In the spacious modernist apartment, she was the consummate host of soirées and culinary experiments that are said to have included among many others Max Ernst, Kurt Seligmann, Bob Motherwell, Little Richard, André Breton, Oscar Levant, Nikola Tesla, Dai Vernon, Linus Pauling, Louis Kahn, Maya Deren, John Cage, Joseph Cornell, Kurt Gödel, Nadia Boulanger Dylan Thomas, and Al Schoenberg.

In 1938, Smith famously wired Samuel Beckett in Paris while he was recuperating from a severe stabbing by the gangster pimp, Prudent. The telegram read, “STOP”.

The Hannah Smith Agency

Smith established her agency in New York in 1938. Keenly aware of the difficulties facing European artists arriving in New York, her intention was to make a professional practice of promoting new talents and ideas to a wider public.

Taking inspiration from the photographer Dorothy Norman, her intention was that avant-garde ideas would become part of the mainstream and effect social change.

In the late 1940s Smith sought to produce “The Witches' Cradle,” a film that Maya Deren and Marcel Duchamp envisaged in his Fourteenth Street studio but never completed, Deren giving up formal art practice upon her initiation into Vodou.

Smith supported the groundbreaking fieldwork of Ilona and Peter Opie in the 1950s, researching children’s games, toys and playgrounds. Through a connection with the Opies, at this time the Hannah Smith Agency sought publishing for Mim Hickman's complete and comprehensive archive of songs, dances and scrimshaw from Blackwaterfoot Bay in the Arran Isles.
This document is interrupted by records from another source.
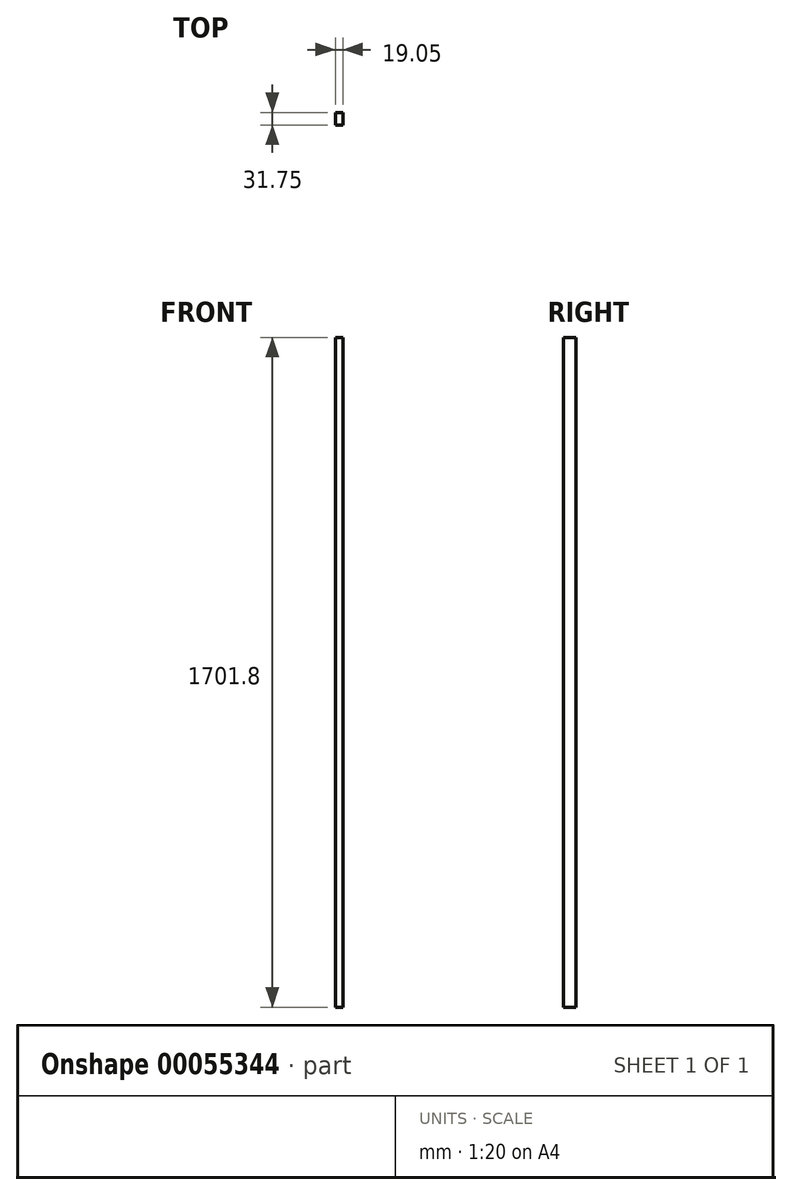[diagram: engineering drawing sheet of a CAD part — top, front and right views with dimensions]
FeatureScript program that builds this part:
annotation { "Feature Type Name" : "Feature", "Feature Type Description" : "" }
export const myFeature = defineFeature(function(context is Context, id is Id, definition is map)
    precondition{}
    {
        {
            var Q0;
            Q0=qCreatedBy(makeId("Front.planeOp"),FACE);
            var sketch = newSketch(context, id + "F0", { "sketchPlane" : qUnion([Q0])});
            skLineSegment(sketch, "E0.bottom", {"start": v(0, 0) * mm, "end": v(19.05, 0) * mm});
            skLineSegment(sketch, "E0.top", {"start": v(0, 1701.8) * mm, "end": v(19.05, 1701.8) * mm});
            skLineSegment(sketch, "E0.left", {"start": v(0, 0) * mm, "end": v(0, 1701.8) * mm});
            skLineSegment(sketch, "E0.right", {"start": v(19.05, 0) * mm, "end": v(19.05, 1701.8) * mm});
            skSolve(sketch);
        }
        {
            var Q0;
            Q0 = qSketchRegion(id + "F0", true);
            extrude(context, id + "F1", {"entities" : qUnion([Q0]), "oppositeDirection" : true, "depth" : 31.75 * mm});
        }
    });
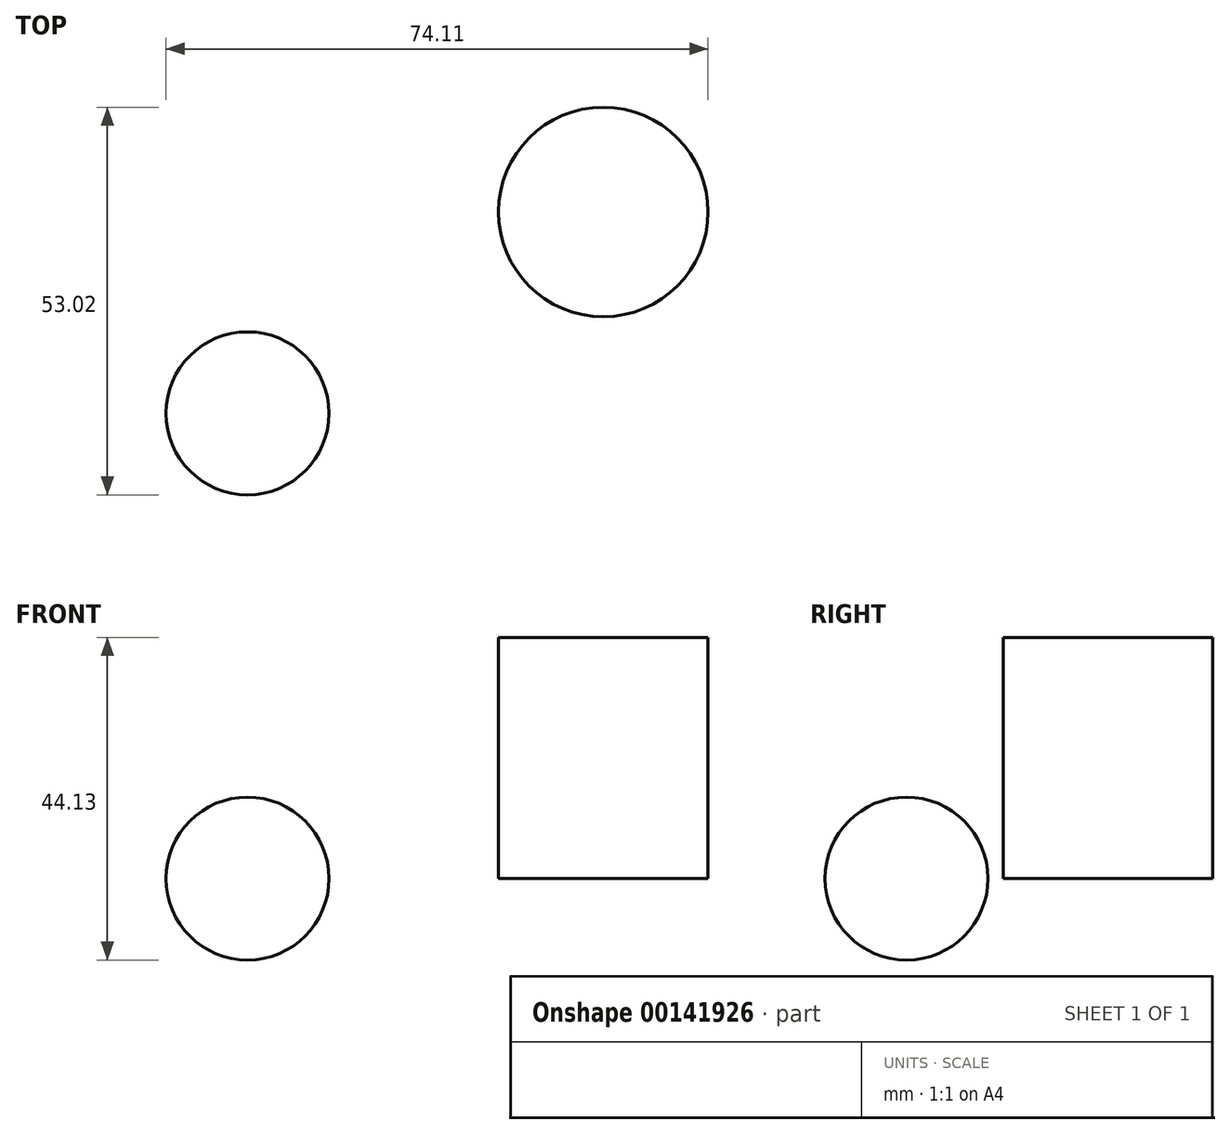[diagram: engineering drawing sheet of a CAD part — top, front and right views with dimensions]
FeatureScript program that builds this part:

In 1960, the Smith Agency sent 16mm cameras, film stock and editing equipment to the Yuat-Langam people in the Sepik River area of Papua New Guinea, the intention being that the Yuat-Langam people would collectively make movies and the Smith agency would arrange distribution.

Later Life.
With her health in decline, and with her admiration for John Cage and his work, Smith was an avid supporter of the Mycological Society of America and spent restful times in the forests of upstate New York with Cage and other mushroom-loving friends.